In this paper, we proposed a decentralized capability-based access control framework leveraging the smart contract and blockchain technology, called BlendCAC, to handle the challenges in access control strategies for IoTs. A concept-proof prototype has been built in a physical IoT network environment to verify the feasibility of the proposed BlendCAC. The BlendCAC model is transcoded to smart contracts and works on the private Ethereum blockchain network. The desktops and laptops serve as miners to maintain the sanctity of transactions recorded on the blockchain, while Raspberry PI devices act as edge computing nodes to access and to provide IoT-based services.

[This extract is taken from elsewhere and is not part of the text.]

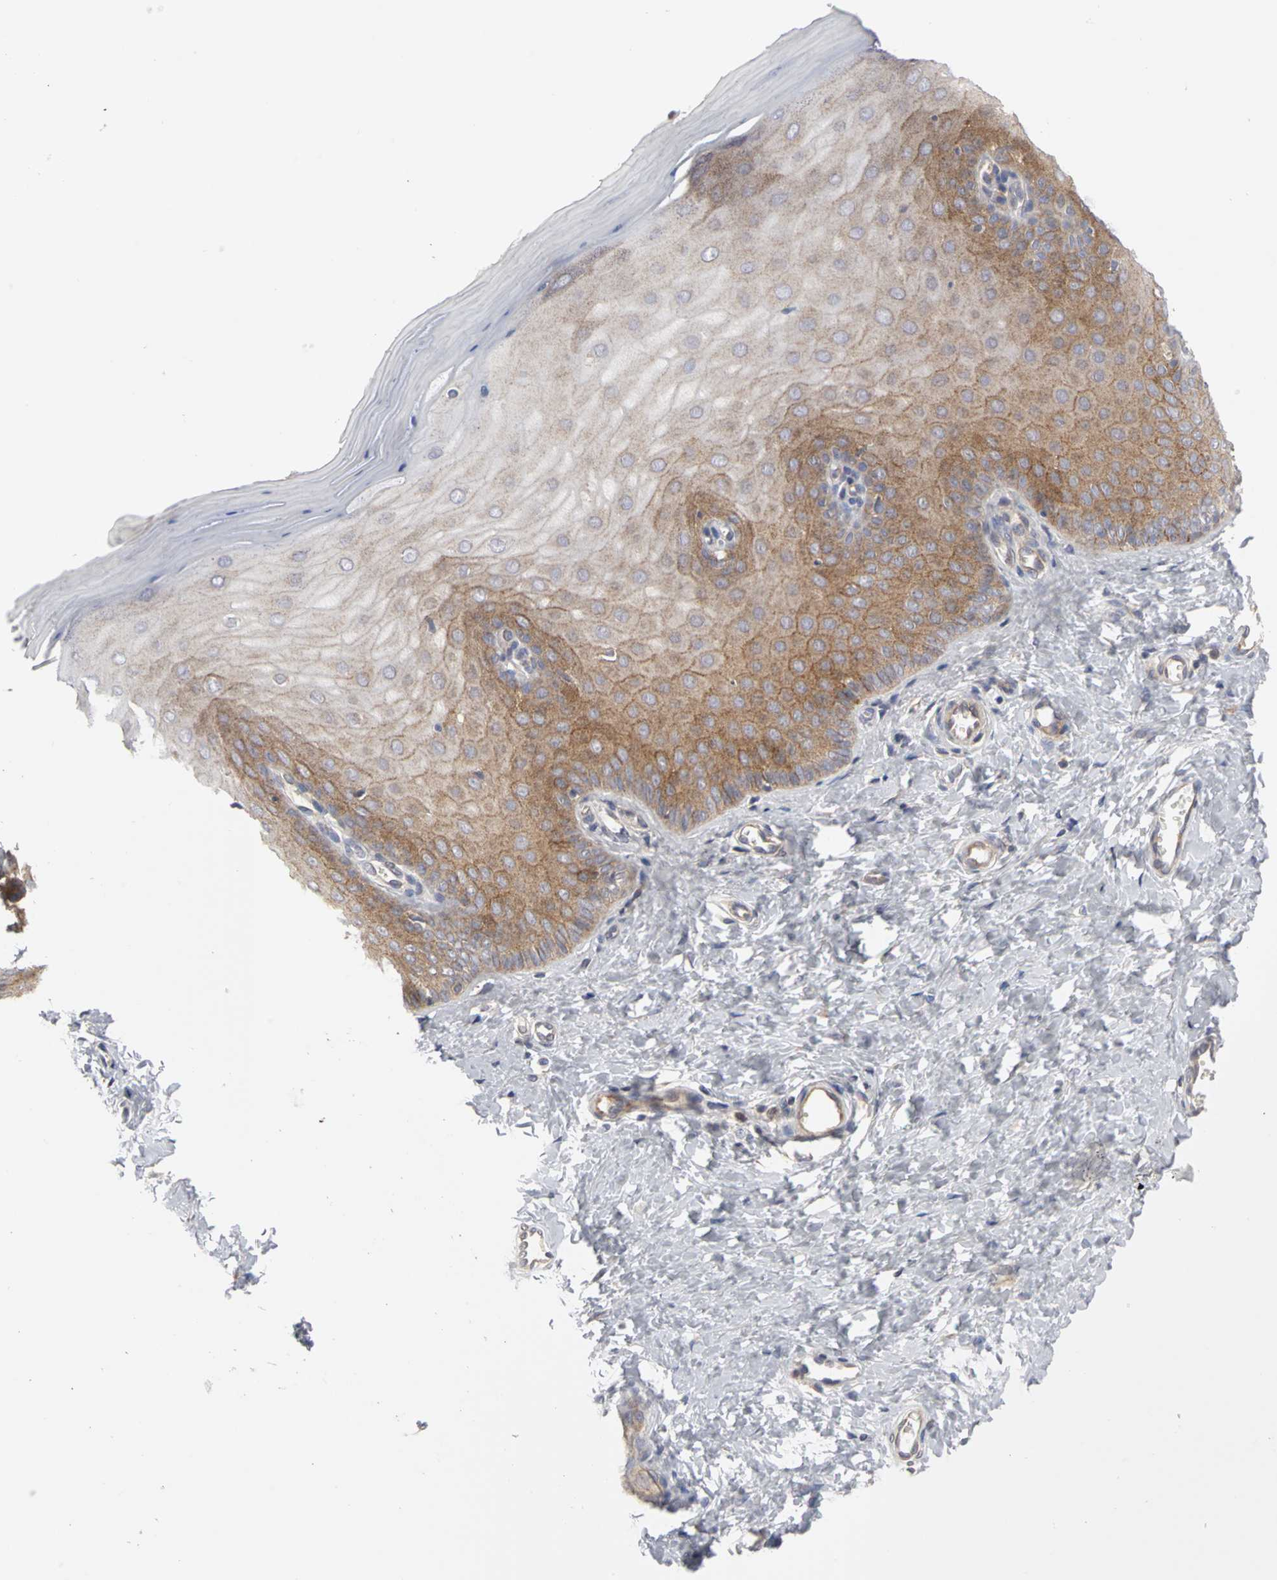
{"staining": {"intensity": "moderate", "quantity": ">75%", "location": "cytoplasmic/membranous"}, "tissue": "cervix", "cell_type": "Glandular cells", "image_type": "normal", "snomed": [{"axis": "morphology", "description": "Normal tissue, NOS"}, {"axis": "topography", "description": "Cervix"}], "caption": "This is an image of immunohistochemistry staining of benign cervix, which shows moderate positivity in the cytoplasmic/membranous of glandular cells.", "gene": "IRAK1", "patient": {"sex": "female", "age": 55}}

Extensive experimental studies have been conducted and the results are encouraging. It validated that the BlendCAC scheme is able to efficiently and effectively enforce access control authorization and validation in a distributed, trustless IoT network. This work has demonstrated that our proposed BlendCAC framework is a promising approach to provide a scalable, fine-grained and lightweight access control for IoT networks.
While the reported work has shown a wonderful potential, there is still a long way to go to build a complete decentralized security solution for IoTs and edge computing. Deeper insights are expected. Part of our on-going effort is focused on further exploration of the blockchain based access control scheme in real-world applications. Taking the smart surveillance system as a case study, the proposed BlendCAC will be extended to protect network cameras and motion sensors in the novel urban surveillance platform we developed recently [chen2017enabling, xu2017real].